Scraping the first page with requests

In [1]:
import requests

In [2]:
standings_url = "https://fbref.com/en/comps/9/Premier-League-Stats"

In [3]:
# Downloading the page
data = requests.get(standings_url)

Parsing HTML links with BeautifulSoup

In [4]:
from bs4 import BeautifulSoup

In [5]:
# Initializing the soup object with the html 
soup = BeautifulSoup(data.text)

In [10]:
# Selecting the table using a css selector stats_table=class 
standings_table = soup.select('table.stats_table')[0]

IndexError: list index out of range

In [None]:
# Finding all of the a tags in the table
links = standings_table.find_all('a')

In [None]:
# Getting the href property of each link
# Using a list comprehension
links = [l.get("href") for l in links]

In [None]:
# Filtering the links to only have the squad links
links = [l for l in links if '/squads/' in l]

In [None]:
links

In [None]:
# Turning the links inot full urls, adding the domain, 
# using format string to get absolute links
team_urls = [f"https://fbref.com{l}" for l in links]

In [None]:
team_urls

Extract Match Stats Using Pandas And Requests

In [None]:
team_url =  team_urls[0]

In [None]:
data = requests.get(team_url)

In [None]:
import pandas as pd

In [None]:
matches = pd.read_html(data.text, match="Scores & Fixtures")

In [None]:
matches[0]

In [None]:
# Getting the shootings record /  match stats

In [None]:
soup = BeautifulSoup(data.text)

In [None]:
links = soup.find_all('a')

In [None]:
links = [l.get("href") for l in links]

In [None]:
links = [l for l in links if l and 'all_comps/shooting/' in l]

In [None]:
data =  requests.get(f"https://fbref.com{links[0]}")

In [None]:
shooting = pd.read_html(data.text, match="Shooting")[0]

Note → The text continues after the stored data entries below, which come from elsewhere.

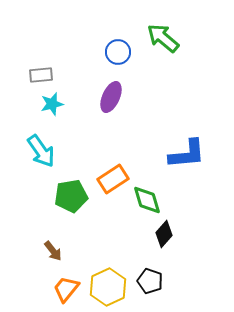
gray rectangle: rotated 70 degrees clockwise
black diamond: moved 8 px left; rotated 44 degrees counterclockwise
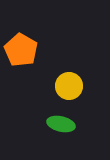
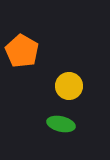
orange pentagon: moved 1 px right, 1 px down
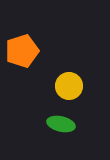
orange pentagon: rotated 24 degrees clockwise
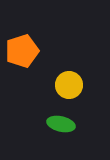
yellow circle: moved 1 px up
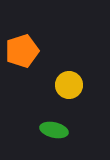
green ellipse: moved 7 px left, 6 px down
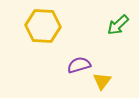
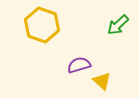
yellow hexagon: moved 1 px left, 1 px up; rotated 16 degrees clockwise
yellow triangle: rotated 24 degrees counterclockwise
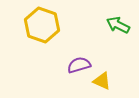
green arrow: rotated 70 degrees clockwise
yellow triangle: rotated 18 degrees counterclockwise
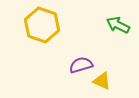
purple semicircle: moved 2 px right
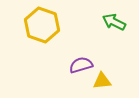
green arrow: moved 4 px left, 3 px up
yellow triangle: rotated 30 degrees counterclockwise
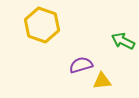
green arrow: moved 9 px right, 19 px down
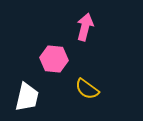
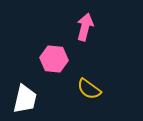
yellow semicircle: moved 2 px right
white trapezoid: moved 2 px left, 2 px down
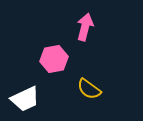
pink hexagon: rotated 16 degrees counterclockwise
white trapezoid: rotated 52 degrees clockwise
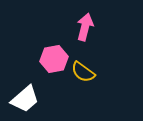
yellow semicircle: moved 6 px left, 17 px up
white trapezoid: rotated 16 degrees counterclockwise
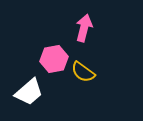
pink arrow: moved 1 px left, 1 px down
white trapezoid: moved 4 px right, 7 px up
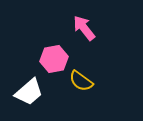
pink arrow: rotated 52 degrees counterclockwise
yellow semicircle: moved 2 px left, 9 px down
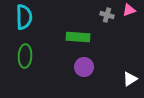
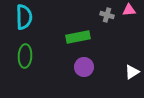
pink triangle: rotated 16 degrees clockwise
green rectangle: rotated 15 degrees counterclockwise
white triangle: moved 2 px right, 7 px up
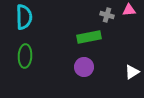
green rectangle: moved 11 px right
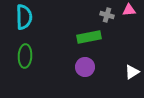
purple circle: moved 1 px right
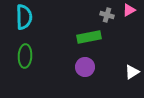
pink triangle: rotated 24 degrees counterclockwise
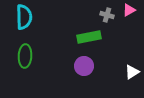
purple circle: moved 1 px left, 1 px up
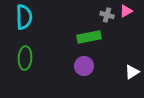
pink triangle: moved 3 px left, 1 px down
green ellipse: moved 2 px down
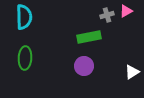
gray cross: rotated 32 degrees counterclockwise
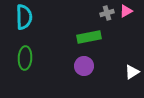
gray cross: moved 2 px up
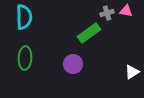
pink triangle: rotated 40 degrees clockwise
green rectangle: moved 4 px up; rotated 25 degrees counterclockwise
purple circle: moved 11 px left, 2 px up
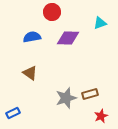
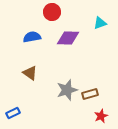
gray star: moved 1 px right, 8 px up
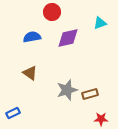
purple diamond: rotated 15 degrees counterclockwise
red star: moved 3 px down; rotated 24 degrees clockwise
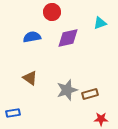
brown triangle: moved 5 px down
blue rectangle: rotated 16 degrees clockwise
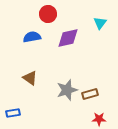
red circle: moved 4 px left, 2 px down
cyan triangle: rotated 32 degrees counterclockwise
red star: moved 2 px left
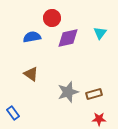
red circle: moved 4 px right, 4 px down
cyan triangle: moved 10 px down
brown triangle: moved 1 px right, 4 px up
gray star: moved 1 px right, 2 px down
brown rectangle: moved 4 px right
blue rectangle: rotated 64 degrees clockwise
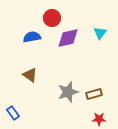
brown triangle: moved 1 px left, 1 px down
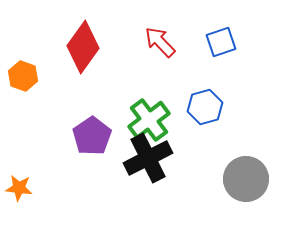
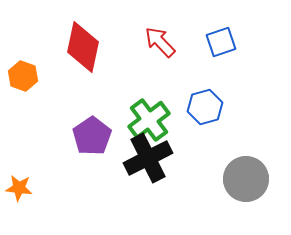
red diamond: rotated 24 degrees counterclockwise
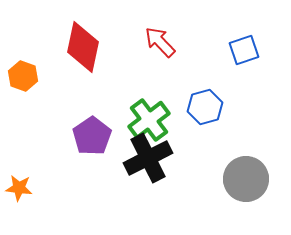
blue square: moved 23 px right, 8 px down
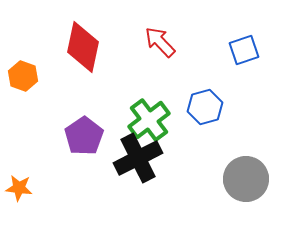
purple pentagon: moved 8 px left
black cross: moved 10 px left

Cleaning and Merging Scraped Data with Pandas

In [None]:
shooting.head()

In [None]:
# Removing the first column row
shooting.columns =  shooting.columns.droplevel()

In [None]:
shooting.head()

In [None]:
shooting.columns

In [None]:
 team_data = matches[0].merge(shooting[['Date', 'Sh', 'SoT', 'Dist', 'FK', 'PK', 'PKatt']], on='Date')

In [None]:
team_data.head(10)

  Scraping Data for Multiple Seasons and Teams with a Loop

In [None]:
years = list(range(2023, 2022, -1))

In [None]:
years

In [None]:
all_matches = []

In [None]:
standings_url = "https://fbref.com/en/comps/9/Premier-League-Stats"

In [None]:
import time
for year in years:
    data = requests.get(standings_url)
    soup = BeautifulSoup(data.text)
    standings_table = soup.select('table.stats_table')[0]
    
    links = [l.get("href") for l in standings_table.find_all('a')]
    links = [l for l in links if '/squads/' in l]
    team_urls = [f"https://fbref.com{l}" for l in links]
    
    previous_season = soup.select("a.prev")[0].get("href")
    standings_url = f"https://fbref.com/{previous_season}"
    
    for team_url in team_urls:
        team_name = team_url.split("/")[-1].replace("-Stats", "").replace("-", "")
        
        data = requests.get(team_url)
        matches = pd.read_html(data.text, match="Scores & Fixtures")[0]
        
        soup = BeautifulSoup(data.text)
        links = [l.get("href") for l in soup.find_all('a')]
        links = [l for l in links if l and 'all_comps/shooting/' in l]
        data = requests.get(f"https://fbref.com{links[0]}")
        shooting = pd.read_html(data.text, match="Shooting")[0]
        shooting.columns = shooting.columns.droplevel()
        
        try:
             team_data = matches.merge(shooting[['Date', 'Sh', 'SoT', 'Dist', 'FK', 'PK', 'PKatt']], on='Date')
        except ValueError:
            continue
            
        team_data = team_data[team_data["Comp"] == "Premier League"]
        team_data["Season"] = year
        team_data["Team"] = team_name
        all_matches.append(team_data)
        time.sleep(1)
        
        

In [None]:
match_df = pd.concat(all_matches)

In [None]:
match_df.columns = [c.lower() for c in match_df.columns]

In [None]:
match_df

In [None]:
match_df.to_csv("matches_last_sn.csv")

The data contains matsches played from 2019/2020 season to date. I will need to clean it and only use matches from the 2020/2021 and 2021/2022 seasons.